<<<<

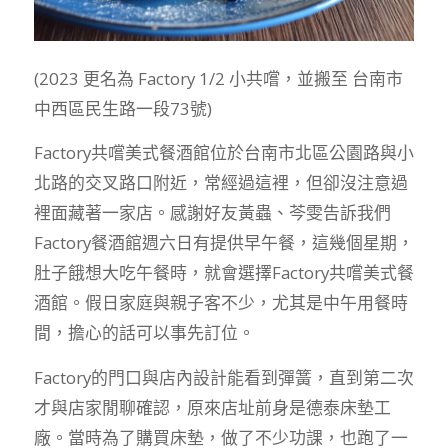
(2023 更名為 Factory 1/2 小共嚐，並搬至 台南市
中西區民生路一段73號)
Factory共嚐美式餐酒館位於台南市北區公園路與小
北路的交叉路口附近，常經過這裡，但卻沒注意過
裡面藏著一家店。感謝好友黃蟲、芩雯告訴我們
Factory餐酒館週六日有提供早午餐，這幾個星期，
肚子餓想大吃午餐時，就會選擇Factory共嚐美式餐
酒館。假日家庭與親子客不少，尤其是中午用餐時
間，擔心的話可以事先訂位。
Factory的門口與店內設計能看到彈簧，直到第二次
才與店家閒聊確認，原來店址前身是德泰床墊工
廠。當時為了購買床墊，做了不少功課，也跑了一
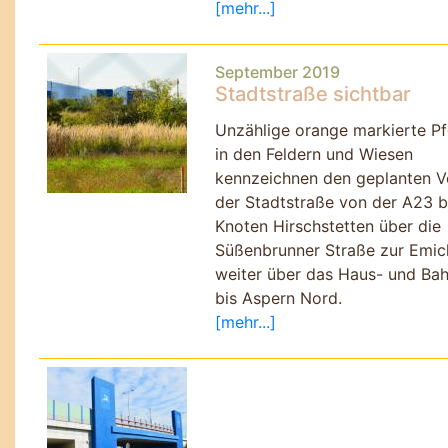
[mehr...]
September 2019
Stadtstraße sichtbar
Unzählige orange markierte P
in den Feldern und Wiesen
kennzeichnen den geplanten V
der Stadtstraße von der A23 
Knoten Hirschstetten über die
Süßenbrunner Straße zur Emi
weiter über das Haus- und Bah
bis Aspern Nord.
[mehr...]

>>>>

* [Problem to work on] No lines before the one containing "der Stadtstraße von der A23" belong in the answer; write out that line and each one after it exactly, through the end of the records.

* [Response]
der Stadtstraße von der A23 
Knoten Hirschstetten über die
Süßenbrunner Straße zur Emi
weiter über das Haus- und Bah
bis Aspern Nord.
[mehr...]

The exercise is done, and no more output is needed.